Believers in solar power, like the author of "Big energy fights solar" (Feb. 10), seem to consistently overlook an important detail: The sun only shines part of the time. According to California Energy Commission data, for 2019 and 2020, the total contribution of all renewables (mostly solar) to the total power demand was stalled at around 23 percent, despite the continued expansion of solar capacity, a steep decline in competing large hydro production, and a deliberate reduction in nuclear production. Renewables' overproduction (power that could not be used at the time it was produced) continued unabated. Most of the overproduction was solar power. Obviously, continued subsidies for solar expansion would be a waste of time and money.

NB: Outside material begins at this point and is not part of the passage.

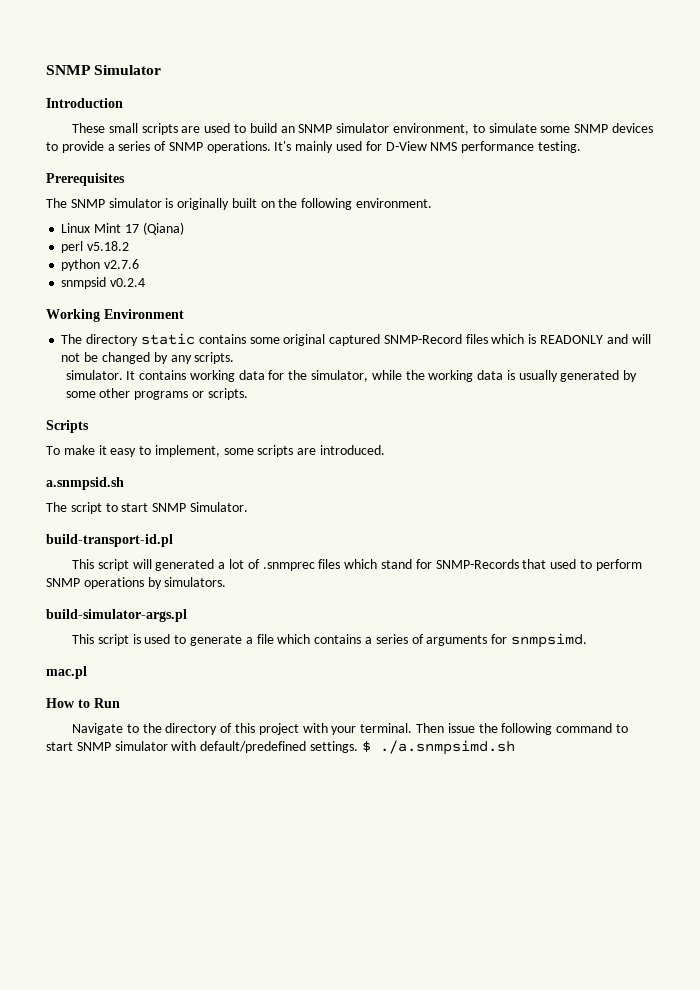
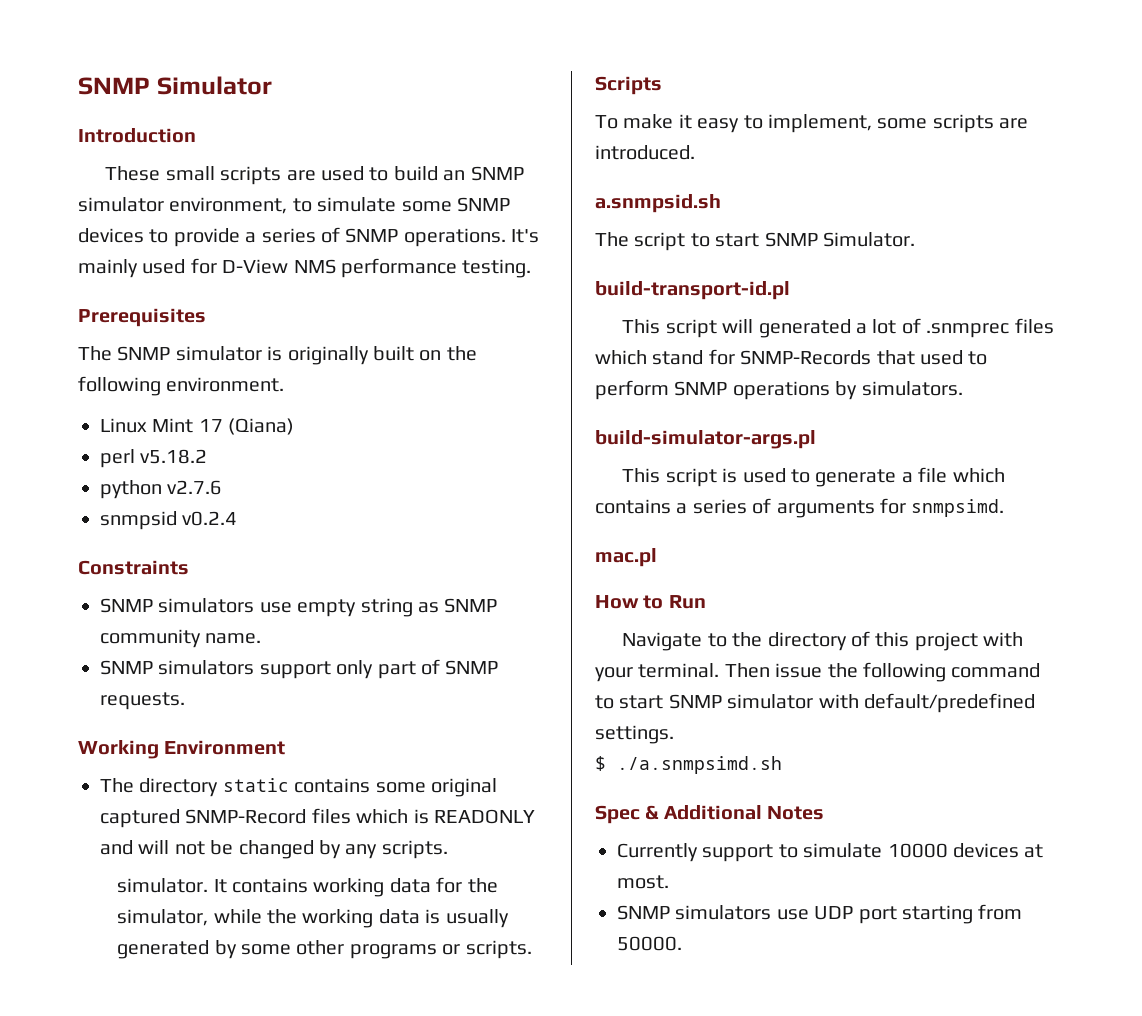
(146, 282) none -> [78,560,189,575] [100,598,498,617] [100,629,262,648] [100,659,499,679] [100,692,185,710] // Constraints // SNMP simulators use empty string as SNMP community name. // SNMP simulators support only part of SNMP requests.
(358, 747) none -> (674, 734) //
(515, 747) none -> [595,805,825,824] [617,843,1044,862] [617,875,669,889] [617,904,1023,924] [617,936,682,951] // Spec & Additional Notes // Currently support to simulate 10000 devices at most. // SNMP simulators use UDP port starting from 50000.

What this also means is that the more than 2,000 schools, 1,000 farms, 300 apartment buildings, and more than a million homes cited as powered directly by the sun ... are only powered by solar and other renewables less than one quarter of the time. The rest of the power has to come from somewhere else. In California, it is mostly natural gas, some large hydro, and Diablo Canyon Power Plant, and when it closes, most of its production will be replaced by natural gas.

For this reason, big energy loves solar power, because it is part-time and inefficient, leaving natural gas not only with a huge share of the energy market, but they get to make even more money by providing backup power for intermittent and often unreliable renewables. This, of course, requires a lot of fracking.

And now, you have the rest of the story.